Research Proposals Under Review

In collaboration with the Hewlett Foundation, PRB issued a call for proposals jointly with the NWO-WOTRO Science for Global Devel­opment in the Netherlands, the Economic and Social Research Council (ESRC, UK), and RCN. The aim of the joint call is to sup­port high-quality scientific research that strengthens the evidence base for policy and practice on how population and reproductive health affect poverty and how investing in those areas might con­tribute to reducing poverty and fostering economic development and equity. Final decision awards will be made by Sept. 30, 2012.
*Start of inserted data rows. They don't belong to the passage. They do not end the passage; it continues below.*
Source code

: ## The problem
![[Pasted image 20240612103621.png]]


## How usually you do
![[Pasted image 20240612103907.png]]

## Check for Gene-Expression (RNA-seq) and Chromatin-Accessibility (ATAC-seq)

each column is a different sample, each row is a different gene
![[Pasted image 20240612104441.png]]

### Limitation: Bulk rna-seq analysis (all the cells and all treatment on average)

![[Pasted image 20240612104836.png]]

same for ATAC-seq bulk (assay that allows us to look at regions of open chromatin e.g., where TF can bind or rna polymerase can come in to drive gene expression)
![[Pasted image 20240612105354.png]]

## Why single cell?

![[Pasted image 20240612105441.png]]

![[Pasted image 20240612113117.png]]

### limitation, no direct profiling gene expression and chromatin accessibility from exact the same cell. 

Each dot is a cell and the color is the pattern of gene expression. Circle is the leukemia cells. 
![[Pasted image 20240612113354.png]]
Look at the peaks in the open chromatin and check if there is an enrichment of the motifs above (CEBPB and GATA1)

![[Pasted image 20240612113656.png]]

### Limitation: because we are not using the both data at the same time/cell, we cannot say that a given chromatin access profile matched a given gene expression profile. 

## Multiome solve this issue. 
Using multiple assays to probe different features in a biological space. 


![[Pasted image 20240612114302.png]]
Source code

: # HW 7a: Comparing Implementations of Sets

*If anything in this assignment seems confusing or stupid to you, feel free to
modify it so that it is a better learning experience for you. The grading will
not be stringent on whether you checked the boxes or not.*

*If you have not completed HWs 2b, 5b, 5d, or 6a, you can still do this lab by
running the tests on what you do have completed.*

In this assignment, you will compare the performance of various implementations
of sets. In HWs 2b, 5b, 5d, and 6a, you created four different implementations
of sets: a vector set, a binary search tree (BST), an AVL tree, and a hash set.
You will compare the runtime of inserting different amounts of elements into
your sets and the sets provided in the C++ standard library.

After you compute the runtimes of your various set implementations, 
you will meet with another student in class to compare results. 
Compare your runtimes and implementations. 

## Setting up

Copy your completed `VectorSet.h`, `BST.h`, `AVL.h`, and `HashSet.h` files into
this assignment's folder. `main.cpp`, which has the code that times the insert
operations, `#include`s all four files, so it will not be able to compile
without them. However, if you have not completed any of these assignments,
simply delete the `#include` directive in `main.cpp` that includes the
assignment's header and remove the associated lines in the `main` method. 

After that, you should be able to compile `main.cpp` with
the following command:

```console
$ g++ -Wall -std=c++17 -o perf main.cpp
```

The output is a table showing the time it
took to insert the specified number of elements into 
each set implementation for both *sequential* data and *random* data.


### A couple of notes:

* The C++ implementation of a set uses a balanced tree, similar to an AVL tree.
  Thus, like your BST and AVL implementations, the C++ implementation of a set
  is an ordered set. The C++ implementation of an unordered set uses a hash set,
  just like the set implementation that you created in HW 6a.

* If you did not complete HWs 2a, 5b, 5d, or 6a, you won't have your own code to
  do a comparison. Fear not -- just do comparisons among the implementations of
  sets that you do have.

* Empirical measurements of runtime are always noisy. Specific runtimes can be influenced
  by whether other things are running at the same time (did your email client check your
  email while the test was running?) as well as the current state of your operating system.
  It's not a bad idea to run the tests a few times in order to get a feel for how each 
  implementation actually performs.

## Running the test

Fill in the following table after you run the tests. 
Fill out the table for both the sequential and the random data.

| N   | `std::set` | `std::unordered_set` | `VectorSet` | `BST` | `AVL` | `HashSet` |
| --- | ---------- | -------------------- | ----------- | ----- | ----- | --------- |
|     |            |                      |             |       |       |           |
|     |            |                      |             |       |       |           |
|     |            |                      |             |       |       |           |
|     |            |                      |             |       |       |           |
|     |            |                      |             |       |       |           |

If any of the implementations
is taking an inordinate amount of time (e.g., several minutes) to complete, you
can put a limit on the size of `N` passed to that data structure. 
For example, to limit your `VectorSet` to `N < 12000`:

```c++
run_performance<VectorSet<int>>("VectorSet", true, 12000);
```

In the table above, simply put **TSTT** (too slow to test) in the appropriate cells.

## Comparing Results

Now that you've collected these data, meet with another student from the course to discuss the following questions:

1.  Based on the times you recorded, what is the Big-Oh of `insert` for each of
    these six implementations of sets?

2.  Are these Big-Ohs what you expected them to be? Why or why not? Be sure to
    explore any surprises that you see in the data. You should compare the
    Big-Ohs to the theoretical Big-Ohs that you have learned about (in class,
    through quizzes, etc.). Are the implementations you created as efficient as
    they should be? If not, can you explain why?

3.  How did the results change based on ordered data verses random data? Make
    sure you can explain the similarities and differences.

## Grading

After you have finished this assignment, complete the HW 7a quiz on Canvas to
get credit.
Preview of PopPov Research Briefs

Under the PopPov dissemination and communication strategy, PRB is developing a series of research briefs in order to showcase key findings from recent PopPov studies. Briefs are currently being prepared for a study examining the costs of induced abortion and the cost-effectiveness of providing universal access to contracep­tion in Uganda; a study analyzing the effect of an increase in con­traceptive prices on demand for family planning in Indonesia; and a study examining findings from interviews with women who nearly died of pregnancy-related complications in Burkina Faso. The briefs will be posted on the PopPov website,

UNFPA/Arab States Regional Office

Women’s Need for Family Planning in Arab Countries

A new policy brief examines women’s need for family planning in Arab countries, drawing from national surveys of married women conducted over the past 10 years by the Pan Arab Project for Family Health and the Demographic and Health Surveys. The brief also describes why countries should work to reduce unmet need for family planning by addressing both the demand for and supply of family planning services. Governments and nongovernmen­tal organizations can help remove social and economic barriers to using family planning, expand coverage of family planning services, and improve the quality of information and services.